---- EXERCISE DATA

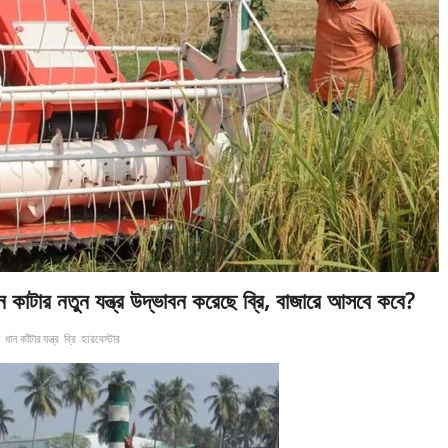
ান কাটার নতুন যন্ত্র উদ্ভাবন করেছে ব্রি, বাজারে আসবে কবে?
ি
ধান কাঁটার যন্ত্র
ব্রি
হারবেস্টার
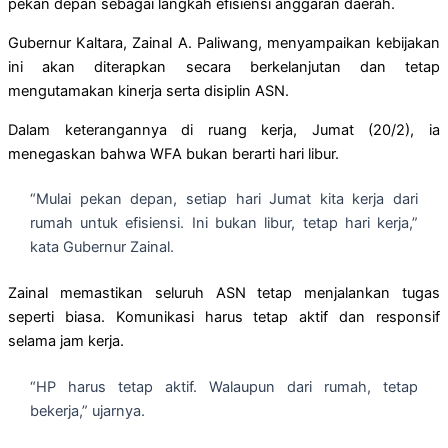
pekan depan sebagai langkah efisiensi anggaran daerah.
Gubernur Kaltara, Zainal A. Paliwang, menyampaikan kebijakan
ini akan diterapkan secara berkelanjutan dan tetap
mengutamakan kinerja serta disiplin ASN.
Dalam keterangannya di ruang kerja, Jumat (20/2), ia
menegaskan bahwa WFA bukan berarti hari libur.
“Mulai pekan depan, setiap hari Jumat kita kerja dari
rumah untuk efisiensi. Ini bukan libur, tetap hari kerja,”
kata Gubernur Zainal.
Zainal memastikan seluruh ASN tetap menjalankan tugas
seperti biasa. Komunikasi harus tetap aktif dan responsif
selama jam kerja.
“HP harus tetap aktif. Walaupun dari rumah, tetap
bekerja,” ujarnya.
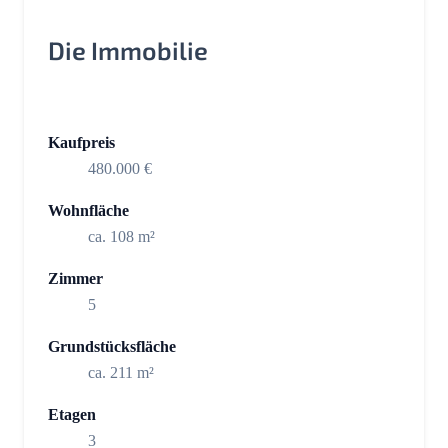
Die Immobilie
Kaufpreis
480.000 €
Wohnfläche
ca. 108 m²
Zimmer
5
Grundstücksfläche
ca. 211 m²
Etagen
3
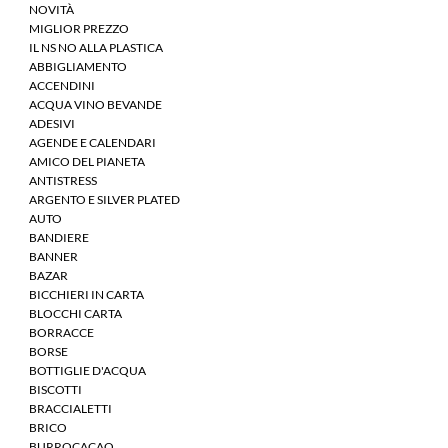
NOVITÀ
MIGLIOR PREZZO
IL NS NO ALLA PLASTICA
ABBIGLIAMENTO
ACCENDINI
ACQUA VINO BEVANDE
ADESIVI
AGENDE E CALENDARI
AMICO DEL PIANETA
ANTISTRESS
ARGENTO E SILVER PLATED
AUTO
BANDIERE
BANNER
BAZAR
BICCHIERI IN CARTA
BLOCCHI CARTA
BORRACCE
BORSE
BOTTIGLIE D'ACQUA
BISCOTTI
BRACCIALETTI
BRICO
BURROCACAO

--------

* **WRITTEN TASK**:
Retype exactly the lines above, starting at the line containing "Grundstücksfläche" and ending with the last line, both included; leave out the pictures.

* **ANSWER SPACE**:
Grundstücksfläche
ca. 211 m²
Etagen
3
NOVITÀ
MIGLIOR PREZZO
IL NS NO ALLA PLASTICA
ABBIGLIAMENTO
ACCENDINI
ACQUA VINO BEVANDE
ADESIVI
AGENDE E CALENDARI
AMICO DEL PIANETA
ANTISTRESS
ARGENTO E SILVER PLATED
AUTO
BANDIERE
BANNER
BAZAR
BICCHIERI IN CARTA
BLOCCHI CARTA
BORRACCE
BORSE
BOTTIGLIE D'ACQUA
BISCOTTI
BRACCIALETTI
BRICO
BURROCACAO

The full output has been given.